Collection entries
»»

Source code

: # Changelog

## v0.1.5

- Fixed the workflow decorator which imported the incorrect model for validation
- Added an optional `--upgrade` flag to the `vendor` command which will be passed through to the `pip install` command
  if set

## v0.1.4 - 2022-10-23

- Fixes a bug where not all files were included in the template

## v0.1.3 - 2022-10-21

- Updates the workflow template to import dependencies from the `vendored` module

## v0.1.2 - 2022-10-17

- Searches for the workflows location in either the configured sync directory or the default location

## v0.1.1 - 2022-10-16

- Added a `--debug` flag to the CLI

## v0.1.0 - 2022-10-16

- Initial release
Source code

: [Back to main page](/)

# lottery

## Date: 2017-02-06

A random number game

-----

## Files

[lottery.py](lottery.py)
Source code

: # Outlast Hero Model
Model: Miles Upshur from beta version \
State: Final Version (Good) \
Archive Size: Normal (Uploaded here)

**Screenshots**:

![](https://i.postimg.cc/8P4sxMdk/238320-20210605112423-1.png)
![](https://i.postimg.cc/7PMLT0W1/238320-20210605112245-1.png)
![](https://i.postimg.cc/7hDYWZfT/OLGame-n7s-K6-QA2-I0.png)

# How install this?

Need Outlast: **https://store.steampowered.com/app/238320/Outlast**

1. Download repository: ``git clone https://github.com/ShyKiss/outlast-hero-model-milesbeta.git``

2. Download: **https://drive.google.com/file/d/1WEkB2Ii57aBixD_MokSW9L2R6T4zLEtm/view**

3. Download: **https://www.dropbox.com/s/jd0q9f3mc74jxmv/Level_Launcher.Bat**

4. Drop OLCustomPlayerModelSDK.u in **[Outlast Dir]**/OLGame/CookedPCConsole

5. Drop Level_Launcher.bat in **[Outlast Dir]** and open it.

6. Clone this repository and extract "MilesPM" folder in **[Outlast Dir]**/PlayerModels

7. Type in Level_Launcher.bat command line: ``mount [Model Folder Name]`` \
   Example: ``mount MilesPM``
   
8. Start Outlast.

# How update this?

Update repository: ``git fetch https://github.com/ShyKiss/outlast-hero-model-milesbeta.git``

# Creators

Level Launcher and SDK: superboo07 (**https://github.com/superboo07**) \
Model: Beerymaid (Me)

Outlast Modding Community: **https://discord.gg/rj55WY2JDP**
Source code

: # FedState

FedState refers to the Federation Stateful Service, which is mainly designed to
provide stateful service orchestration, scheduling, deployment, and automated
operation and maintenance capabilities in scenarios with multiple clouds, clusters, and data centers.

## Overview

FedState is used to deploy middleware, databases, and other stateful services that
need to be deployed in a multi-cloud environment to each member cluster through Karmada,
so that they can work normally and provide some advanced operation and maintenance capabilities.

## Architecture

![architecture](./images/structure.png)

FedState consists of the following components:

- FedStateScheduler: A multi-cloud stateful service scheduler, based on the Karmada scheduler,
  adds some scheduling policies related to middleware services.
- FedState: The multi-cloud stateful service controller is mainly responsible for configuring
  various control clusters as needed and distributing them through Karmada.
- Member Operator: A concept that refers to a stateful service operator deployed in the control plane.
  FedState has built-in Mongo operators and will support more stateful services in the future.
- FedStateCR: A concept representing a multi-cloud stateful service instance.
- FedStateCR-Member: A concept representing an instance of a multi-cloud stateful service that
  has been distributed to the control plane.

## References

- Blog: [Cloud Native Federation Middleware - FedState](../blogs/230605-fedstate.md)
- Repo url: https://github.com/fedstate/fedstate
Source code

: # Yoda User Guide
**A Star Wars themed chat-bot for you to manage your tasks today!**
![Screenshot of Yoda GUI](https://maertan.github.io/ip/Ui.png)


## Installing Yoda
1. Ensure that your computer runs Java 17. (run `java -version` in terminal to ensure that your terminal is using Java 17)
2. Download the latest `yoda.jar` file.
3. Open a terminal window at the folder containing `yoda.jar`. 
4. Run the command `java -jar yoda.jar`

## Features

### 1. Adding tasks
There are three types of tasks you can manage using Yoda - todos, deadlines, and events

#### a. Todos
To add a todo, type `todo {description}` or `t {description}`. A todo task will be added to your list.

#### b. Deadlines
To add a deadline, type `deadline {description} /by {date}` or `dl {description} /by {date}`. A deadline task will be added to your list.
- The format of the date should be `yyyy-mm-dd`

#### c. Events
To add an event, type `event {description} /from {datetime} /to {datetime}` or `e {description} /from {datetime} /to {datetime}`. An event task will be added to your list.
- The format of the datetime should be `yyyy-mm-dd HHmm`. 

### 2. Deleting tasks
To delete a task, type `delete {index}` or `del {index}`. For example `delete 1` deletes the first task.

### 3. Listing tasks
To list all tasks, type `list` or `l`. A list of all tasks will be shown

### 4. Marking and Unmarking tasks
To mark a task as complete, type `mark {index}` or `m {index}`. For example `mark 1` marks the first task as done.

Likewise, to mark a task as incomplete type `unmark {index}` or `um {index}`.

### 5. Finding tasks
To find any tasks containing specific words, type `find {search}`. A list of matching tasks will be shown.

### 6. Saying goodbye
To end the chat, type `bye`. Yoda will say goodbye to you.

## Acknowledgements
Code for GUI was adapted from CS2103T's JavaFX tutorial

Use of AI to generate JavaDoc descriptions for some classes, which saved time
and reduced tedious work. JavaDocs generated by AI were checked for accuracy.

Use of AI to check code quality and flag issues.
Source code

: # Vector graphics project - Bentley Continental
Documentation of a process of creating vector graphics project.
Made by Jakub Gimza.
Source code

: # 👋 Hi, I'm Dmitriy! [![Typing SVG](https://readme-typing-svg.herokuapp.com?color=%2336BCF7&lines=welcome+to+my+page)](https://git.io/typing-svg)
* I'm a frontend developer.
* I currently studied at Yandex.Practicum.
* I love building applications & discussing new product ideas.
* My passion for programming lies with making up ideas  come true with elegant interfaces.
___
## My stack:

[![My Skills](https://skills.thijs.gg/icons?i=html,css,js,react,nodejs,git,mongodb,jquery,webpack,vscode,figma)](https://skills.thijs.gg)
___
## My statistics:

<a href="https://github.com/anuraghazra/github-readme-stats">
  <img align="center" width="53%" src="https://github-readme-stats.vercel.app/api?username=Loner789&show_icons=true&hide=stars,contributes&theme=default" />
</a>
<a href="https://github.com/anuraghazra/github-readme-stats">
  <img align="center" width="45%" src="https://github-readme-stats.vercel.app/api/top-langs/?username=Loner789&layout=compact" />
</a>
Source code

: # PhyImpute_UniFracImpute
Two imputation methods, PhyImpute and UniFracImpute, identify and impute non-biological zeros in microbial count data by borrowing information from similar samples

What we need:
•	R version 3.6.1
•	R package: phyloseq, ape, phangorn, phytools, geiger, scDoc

««

TASK REQUIREMENTS:
What is needed is the number of lines in the entries that contain the word "using", written alone.

OUTPUT:
2